**TASK DETAILS**
Only a number is expected: the count of lines in the listing where "species" occurs.

**INFORMATION GIVEN**

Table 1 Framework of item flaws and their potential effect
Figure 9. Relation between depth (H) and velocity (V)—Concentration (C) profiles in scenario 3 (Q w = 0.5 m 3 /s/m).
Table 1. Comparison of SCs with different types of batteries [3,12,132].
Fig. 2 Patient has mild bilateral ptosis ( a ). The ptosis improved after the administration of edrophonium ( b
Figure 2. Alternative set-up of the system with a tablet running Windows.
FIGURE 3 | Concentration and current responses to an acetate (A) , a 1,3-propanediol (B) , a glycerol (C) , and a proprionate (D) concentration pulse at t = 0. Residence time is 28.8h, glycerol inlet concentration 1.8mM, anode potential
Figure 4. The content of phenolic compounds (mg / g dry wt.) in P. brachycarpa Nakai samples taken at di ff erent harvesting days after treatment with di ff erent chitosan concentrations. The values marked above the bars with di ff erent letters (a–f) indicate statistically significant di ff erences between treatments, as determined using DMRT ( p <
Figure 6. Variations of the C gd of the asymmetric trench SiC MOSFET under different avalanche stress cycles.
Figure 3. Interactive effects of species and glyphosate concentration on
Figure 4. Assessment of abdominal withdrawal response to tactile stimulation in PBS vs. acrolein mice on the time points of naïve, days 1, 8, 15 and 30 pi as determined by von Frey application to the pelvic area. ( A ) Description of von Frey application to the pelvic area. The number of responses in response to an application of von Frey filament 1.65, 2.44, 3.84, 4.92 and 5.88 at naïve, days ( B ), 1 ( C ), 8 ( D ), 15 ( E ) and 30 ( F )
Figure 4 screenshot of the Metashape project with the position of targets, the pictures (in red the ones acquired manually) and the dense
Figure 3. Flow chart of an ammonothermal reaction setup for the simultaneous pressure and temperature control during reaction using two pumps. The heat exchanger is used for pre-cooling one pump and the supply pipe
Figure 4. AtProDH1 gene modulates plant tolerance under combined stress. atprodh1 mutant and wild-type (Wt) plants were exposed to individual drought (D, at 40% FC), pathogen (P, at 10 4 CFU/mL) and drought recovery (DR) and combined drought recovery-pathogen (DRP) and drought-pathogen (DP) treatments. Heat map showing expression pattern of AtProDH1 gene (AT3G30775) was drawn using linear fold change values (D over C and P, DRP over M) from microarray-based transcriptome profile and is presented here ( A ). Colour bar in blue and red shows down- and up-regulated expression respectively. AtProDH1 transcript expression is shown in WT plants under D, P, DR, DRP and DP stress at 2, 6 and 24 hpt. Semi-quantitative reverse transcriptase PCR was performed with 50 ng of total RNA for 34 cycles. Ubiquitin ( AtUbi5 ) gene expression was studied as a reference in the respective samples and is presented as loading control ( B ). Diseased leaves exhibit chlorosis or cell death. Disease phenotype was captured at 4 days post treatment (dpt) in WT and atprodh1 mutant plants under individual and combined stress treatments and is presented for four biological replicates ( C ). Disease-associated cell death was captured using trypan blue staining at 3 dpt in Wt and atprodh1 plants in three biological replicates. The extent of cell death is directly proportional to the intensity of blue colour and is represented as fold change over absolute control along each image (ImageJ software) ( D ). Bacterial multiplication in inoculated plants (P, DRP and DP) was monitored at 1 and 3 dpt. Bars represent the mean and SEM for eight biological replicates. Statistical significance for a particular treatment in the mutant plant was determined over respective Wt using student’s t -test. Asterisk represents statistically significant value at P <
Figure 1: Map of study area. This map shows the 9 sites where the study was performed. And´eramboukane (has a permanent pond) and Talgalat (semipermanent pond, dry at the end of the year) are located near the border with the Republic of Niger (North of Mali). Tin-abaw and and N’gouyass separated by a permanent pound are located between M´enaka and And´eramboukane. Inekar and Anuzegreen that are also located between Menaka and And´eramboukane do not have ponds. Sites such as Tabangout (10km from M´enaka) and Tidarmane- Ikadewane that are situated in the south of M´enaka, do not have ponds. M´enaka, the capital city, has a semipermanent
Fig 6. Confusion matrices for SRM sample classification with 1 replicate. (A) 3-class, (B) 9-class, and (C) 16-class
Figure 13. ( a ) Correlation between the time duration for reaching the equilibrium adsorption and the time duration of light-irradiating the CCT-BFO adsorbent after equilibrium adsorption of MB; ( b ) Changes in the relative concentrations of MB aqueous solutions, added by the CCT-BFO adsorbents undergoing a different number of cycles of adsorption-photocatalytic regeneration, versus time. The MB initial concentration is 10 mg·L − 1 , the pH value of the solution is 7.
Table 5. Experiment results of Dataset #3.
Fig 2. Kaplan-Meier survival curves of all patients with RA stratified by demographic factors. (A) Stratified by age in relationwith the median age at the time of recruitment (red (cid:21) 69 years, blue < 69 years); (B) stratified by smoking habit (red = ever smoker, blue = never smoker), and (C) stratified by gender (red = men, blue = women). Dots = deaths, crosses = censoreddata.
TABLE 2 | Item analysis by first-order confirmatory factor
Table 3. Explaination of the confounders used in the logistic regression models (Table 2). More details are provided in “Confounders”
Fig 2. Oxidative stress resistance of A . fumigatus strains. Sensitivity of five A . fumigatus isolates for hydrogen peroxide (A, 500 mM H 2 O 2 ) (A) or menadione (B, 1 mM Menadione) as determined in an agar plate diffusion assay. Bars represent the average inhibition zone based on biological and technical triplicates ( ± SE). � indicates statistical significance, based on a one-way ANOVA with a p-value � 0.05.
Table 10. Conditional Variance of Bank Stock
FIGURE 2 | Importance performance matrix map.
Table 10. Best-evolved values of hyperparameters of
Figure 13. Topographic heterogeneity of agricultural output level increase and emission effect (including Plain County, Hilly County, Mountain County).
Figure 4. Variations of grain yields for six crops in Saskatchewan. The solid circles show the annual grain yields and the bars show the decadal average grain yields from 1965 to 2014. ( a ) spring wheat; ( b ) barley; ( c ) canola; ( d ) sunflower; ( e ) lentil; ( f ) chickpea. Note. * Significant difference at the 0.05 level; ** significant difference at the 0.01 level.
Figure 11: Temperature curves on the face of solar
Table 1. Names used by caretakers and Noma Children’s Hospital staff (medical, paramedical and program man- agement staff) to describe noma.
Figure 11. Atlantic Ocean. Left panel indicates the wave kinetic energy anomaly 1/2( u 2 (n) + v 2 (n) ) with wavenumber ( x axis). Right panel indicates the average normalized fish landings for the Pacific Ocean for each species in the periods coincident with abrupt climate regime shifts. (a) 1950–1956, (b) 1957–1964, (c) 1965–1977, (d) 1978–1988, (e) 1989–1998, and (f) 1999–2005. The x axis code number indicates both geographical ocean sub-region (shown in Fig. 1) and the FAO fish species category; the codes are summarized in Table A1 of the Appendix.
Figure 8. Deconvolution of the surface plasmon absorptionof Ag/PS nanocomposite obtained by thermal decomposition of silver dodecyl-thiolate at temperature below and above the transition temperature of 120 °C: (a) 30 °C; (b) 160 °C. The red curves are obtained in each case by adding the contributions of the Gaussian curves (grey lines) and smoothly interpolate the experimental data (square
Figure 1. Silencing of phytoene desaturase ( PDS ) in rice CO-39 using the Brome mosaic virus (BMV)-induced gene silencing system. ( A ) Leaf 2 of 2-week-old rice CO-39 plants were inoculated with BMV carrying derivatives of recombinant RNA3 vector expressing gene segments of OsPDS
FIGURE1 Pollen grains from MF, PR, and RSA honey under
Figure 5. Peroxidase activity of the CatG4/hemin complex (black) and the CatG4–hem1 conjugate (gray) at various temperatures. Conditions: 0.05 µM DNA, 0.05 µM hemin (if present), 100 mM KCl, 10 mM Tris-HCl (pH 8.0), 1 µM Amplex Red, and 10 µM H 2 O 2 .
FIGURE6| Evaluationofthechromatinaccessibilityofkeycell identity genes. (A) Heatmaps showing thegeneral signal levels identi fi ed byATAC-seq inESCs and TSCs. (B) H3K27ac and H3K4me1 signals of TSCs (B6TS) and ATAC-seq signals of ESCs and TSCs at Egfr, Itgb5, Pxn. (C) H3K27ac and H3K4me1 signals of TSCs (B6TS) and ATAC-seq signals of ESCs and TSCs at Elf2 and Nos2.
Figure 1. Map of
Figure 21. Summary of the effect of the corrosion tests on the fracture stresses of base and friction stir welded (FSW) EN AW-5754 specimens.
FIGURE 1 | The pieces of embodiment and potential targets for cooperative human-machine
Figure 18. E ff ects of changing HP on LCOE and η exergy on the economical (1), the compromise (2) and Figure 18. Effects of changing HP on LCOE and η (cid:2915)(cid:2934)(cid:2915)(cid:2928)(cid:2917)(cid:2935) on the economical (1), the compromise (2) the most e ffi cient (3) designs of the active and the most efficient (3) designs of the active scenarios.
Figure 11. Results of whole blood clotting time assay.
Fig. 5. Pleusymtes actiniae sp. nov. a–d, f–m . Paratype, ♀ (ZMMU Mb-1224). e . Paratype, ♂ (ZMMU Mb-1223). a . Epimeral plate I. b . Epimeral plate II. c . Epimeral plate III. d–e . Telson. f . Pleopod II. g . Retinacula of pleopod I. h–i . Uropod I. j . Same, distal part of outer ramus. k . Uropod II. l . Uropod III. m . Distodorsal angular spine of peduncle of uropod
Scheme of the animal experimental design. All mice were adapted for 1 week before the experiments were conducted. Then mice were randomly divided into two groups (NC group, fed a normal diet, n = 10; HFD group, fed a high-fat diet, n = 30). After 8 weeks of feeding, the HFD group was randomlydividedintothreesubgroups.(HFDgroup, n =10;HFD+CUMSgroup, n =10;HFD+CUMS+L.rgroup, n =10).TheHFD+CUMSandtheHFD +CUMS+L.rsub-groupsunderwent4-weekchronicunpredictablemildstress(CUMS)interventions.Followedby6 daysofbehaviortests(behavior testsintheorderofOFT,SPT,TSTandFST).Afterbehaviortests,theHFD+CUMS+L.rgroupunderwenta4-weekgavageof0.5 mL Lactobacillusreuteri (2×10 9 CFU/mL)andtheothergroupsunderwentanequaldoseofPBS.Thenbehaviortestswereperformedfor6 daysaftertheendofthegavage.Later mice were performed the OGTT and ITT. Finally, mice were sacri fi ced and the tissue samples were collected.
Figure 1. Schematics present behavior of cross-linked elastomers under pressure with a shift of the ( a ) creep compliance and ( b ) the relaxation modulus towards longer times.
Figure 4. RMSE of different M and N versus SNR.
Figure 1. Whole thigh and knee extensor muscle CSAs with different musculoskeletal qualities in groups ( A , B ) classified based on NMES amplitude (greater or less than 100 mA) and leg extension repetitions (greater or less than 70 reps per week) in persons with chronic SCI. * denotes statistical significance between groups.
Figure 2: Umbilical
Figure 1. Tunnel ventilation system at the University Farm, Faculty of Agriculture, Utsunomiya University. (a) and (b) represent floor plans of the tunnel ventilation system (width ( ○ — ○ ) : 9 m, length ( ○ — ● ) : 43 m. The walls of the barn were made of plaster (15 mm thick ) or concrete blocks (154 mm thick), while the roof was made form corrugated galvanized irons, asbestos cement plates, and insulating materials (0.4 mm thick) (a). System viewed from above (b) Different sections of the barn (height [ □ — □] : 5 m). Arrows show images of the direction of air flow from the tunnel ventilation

**RESPONSE**
2